Thanksgiving weekend is full of tradition for many Americans. For my family it’s a time that begins before the last Thursday of November. Allow me to get deep for a sec…
The autumn season forces upon us a sense of mortality as death permeates the environment we live in. The leaves turn their brilliant colors as the temperature drops, warming our bodies (and souls) as we put on an extra layer of clothing. By November the rainbow of life has given way to the brittle brown of death, ushering it in with a procession of bare boned tree branches. Hunting season opens and though we enjoy the fruit of the harvest and the time spent with friends and family before, during, and after the hunt, the spilling of blood and the meat before us calls to mind, even if subconsciously, the necessity of death to sustain life. By the time the grand Thanksgiving Day feast is placed on the table, the hearts of all truly give thanks to God for the abundance of temporal gifts that He gives to all people, but especially for the eternal gift of salvation given in the death of Jesus Christ on the cross!
You see, Thanksgiving Day is not some superficial holiday where we gorge ourselves with food and mindlessly veg out in front of football, although eating and America’s favorite sport have become part of our celebration. And although it’s not part of the historic church calendar it’s very much a Christian day of giving thanks to the One who daily provides for us. The symbolic meal typified by the turkey harkens back to a very real day of giving thanks for sustenance in the face of a very real death.

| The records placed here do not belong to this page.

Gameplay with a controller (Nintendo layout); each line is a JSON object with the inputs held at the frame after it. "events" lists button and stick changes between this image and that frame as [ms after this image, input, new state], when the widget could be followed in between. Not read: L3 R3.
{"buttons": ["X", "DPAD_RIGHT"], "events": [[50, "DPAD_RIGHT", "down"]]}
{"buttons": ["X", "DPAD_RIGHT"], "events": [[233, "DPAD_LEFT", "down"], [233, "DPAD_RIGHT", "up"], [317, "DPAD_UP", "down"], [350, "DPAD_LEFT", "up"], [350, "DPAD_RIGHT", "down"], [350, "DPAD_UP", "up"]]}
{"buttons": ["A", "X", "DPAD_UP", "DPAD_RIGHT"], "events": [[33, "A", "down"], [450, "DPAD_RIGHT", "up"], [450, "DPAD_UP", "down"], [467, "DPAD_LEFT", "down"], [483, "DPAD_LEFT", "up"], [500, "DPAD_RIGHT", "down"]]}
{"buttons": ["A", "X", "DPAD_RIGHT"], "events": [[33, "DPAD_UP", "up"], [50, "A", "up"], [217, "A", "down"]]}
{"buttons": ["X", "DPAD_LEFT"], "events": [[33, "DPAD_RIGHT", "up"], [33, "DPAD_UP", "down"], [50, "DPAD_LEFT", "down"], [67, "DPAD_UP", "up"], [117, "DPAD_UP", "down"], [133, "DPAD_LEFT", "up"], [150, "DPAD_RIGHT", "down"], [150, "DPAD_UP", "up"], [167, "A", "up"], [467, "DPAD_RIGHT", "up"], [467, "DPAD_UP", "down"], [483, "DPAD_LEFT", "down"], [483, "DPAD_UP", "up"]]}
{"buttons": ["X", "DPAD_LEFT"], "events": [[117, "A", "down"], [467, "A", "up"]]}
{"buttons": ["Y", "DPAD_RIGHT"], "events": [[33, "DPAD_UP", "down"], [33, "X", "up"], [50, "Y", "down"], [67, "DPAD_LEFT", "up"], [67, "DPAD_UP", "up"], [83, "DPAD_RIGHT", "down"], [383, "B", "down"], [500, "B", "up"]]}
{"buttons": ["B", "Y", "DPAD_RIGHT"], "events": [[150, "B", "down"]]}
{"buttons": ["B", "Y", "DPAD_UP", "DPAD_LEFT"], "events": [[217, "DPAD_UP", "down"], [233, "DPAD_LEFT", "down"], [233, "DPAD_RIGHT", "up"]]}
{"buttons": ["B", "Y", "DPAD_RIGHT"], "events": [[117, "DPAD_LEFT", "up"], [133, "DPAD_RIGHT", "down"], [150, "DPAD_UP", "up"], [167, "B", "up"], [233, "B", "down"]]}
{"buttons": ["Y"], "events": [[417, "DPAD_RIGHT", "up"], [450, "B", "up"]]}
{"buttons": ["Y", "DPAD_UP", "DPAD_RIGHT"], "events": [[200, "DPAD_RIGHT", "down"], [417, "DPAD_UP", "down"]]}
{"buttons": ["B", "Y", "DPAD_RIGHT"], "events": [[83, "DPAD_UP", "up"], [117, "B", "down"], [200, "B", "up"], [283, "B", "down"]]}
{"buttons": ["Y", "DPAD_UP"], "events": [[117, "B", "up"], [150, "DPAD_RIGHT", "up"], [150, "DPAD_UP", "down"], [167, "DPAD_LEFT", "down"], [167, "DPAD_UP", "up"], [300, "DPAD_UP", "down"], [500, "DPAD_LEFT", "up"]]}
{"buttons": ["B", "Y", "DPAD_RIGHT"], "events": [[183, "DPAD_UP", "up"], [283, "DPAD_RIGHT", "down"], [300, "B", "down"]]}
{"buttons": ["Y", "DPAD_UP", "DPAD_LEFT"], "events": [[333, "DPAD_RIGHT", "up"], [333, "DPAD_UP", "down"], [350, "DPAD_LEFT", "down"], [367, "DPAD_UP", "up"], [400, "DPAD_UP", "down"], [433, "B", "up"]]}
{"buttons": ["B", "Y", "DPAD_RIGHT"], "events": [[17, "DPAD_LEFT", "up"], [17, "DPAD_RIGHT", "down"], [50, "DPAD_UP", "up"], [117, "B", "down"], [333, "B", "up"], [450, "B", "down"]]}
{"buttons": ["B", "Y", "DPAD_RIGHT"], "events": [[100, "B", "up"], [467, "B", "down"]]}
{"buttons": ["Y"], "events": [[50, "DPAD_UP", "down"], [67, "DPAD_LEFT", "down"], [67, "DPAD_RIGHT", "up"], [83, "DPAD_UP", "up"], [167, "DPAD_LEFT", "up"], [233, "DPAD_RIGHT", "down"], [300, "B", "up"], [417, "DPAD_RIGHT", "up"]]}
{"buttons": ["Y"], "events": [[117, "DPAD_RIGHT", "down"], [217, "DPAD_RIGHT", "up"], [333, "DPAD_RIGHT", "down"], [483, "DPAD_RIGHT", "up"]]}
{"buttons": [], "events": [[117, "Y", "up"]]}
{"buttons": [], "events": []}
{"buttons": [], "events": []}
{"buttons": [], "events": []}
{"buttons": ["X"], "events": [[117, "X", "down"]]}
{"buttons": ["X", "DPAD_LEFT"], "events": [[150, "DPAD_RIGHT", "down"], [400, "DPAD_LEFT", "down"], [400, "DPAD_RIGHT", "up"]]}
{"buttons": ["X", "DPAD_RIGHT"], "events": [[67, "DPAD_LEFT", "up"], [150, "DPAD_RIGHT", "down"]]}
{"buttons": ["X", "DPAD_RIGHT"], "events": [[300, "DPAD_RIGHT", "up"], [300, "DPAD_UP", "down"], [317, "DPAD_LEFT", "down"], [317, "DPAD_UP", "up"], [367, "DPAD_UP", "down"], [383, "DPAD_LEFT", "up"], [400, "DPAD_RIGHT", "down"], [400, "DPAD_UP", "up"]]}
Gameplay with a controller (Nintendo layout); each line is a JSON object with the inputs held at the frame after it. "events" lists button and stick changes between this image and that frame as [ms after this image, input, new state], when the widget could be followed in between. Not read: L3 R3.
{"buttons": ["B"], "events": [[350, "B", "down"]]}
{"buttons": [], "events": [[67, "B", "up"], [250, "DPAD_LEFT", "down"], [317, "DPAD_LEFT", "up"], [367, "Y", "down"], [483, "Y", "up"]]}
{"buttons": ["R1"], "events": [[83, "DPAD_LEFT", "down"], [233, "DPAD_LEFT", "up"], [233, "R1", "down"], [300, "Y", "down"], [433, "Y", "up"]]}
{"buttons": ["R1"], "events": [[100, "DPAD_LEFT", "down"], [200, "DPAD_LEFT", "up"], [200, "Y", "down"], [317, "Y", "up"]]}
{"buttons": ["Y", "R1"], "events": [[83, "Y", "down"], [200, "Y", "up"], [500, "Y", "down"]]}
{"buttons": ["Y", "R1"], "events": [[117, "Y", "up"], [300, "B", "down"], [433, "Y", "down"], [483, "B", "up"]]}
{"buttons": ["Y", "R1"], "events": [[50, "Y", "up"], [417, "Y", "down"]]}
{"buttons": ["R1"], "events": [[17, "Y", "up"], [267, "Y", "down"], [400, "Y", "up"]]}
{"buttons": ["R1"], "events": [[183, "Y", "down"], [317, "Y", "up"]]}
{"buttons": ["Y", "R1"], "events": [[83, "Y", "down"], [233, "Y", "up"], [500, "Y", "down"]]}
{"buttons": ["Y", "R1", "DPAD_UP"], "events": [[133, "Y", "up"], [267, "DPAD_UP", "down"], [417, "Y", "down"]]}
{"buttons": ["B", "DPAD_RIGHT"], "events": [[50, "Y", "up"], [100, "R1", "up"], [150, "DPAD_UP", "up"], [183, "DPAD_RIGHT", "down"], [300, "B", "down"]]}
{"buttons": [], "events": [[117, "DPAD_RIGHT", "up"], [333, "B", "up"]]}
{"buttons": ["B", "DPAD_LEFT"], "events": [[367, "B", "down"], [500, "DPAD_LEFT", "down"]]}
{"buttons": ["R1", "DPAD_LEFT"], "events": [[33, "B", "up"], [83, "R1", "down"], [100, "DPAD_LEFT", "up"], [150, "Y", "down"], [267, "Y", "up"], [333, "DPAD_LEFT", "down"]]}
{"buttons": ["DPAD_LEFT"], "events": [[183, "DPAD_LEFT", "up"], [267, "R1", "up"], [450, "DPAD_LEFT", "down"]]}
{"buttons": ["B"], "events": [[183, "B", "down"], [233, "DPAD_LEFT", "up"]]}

The deep seated traditions of the day don’t stop on Thanksgiving. In fact, the opposite is true. Many Americans see Turkey Day as the beginning of the Christmas season. This is the beginning of rekindled family time, reconnection, the purposeful remembering of others and not only that but the remembering and serving of others, it’s the beginning of joyful parties and celebrations rooted in one way or another – though often veiled and obscured, distorted and purposefully disconnected – to the loving gift God gave in His Son born of the virgin Mary. The Christian traditions that Americans (our heritage is greatly influenced by a variety of Christian denominations creating a Christian season that is unique to this country while not being completely isolated from the rest of Christendom) have established surrounding this time of year flow beautifully together with nothing but superimposed time stamps impeding on a broad season of thanksgiving and rejoicing that causes repentant hearts to swell with belief.
For my family, the day after we feast we bust out all the Christmas decorations, and in exuberant anticipation of Christmas we adorn the house with all those memory-filled ornaments that call to mind family and past experiences naturally connected through the common activity of our lives to the incarnation of God for the forgiveness of our sins. The Christmas songs reverberate off every wall in the house with delight – the kids singing along at the top of their lungs that they “want a hippopotamus for Christmas.” Before the weekend is over the house is covered, inside and out (and also the Westy this year), with that which directs our thoughts to what truly matters – yes, even light bulbs are filled with Christological meaning. Down time is filled with conversations of past Christmas’ with mom and dad reminding the kids just what the holiday is all about. The first Christmas movie is turned on (This year it was Jingle All the Way) as warm feelings fill the room. By Sunday our Advent wreath was lit – the reoccurring question about the colors of the candles once again surfacing, confirming the importance of tradition (in the home as well as at church).
It’s a beautiful thing! It truly is.
May you have a very merry Christmas.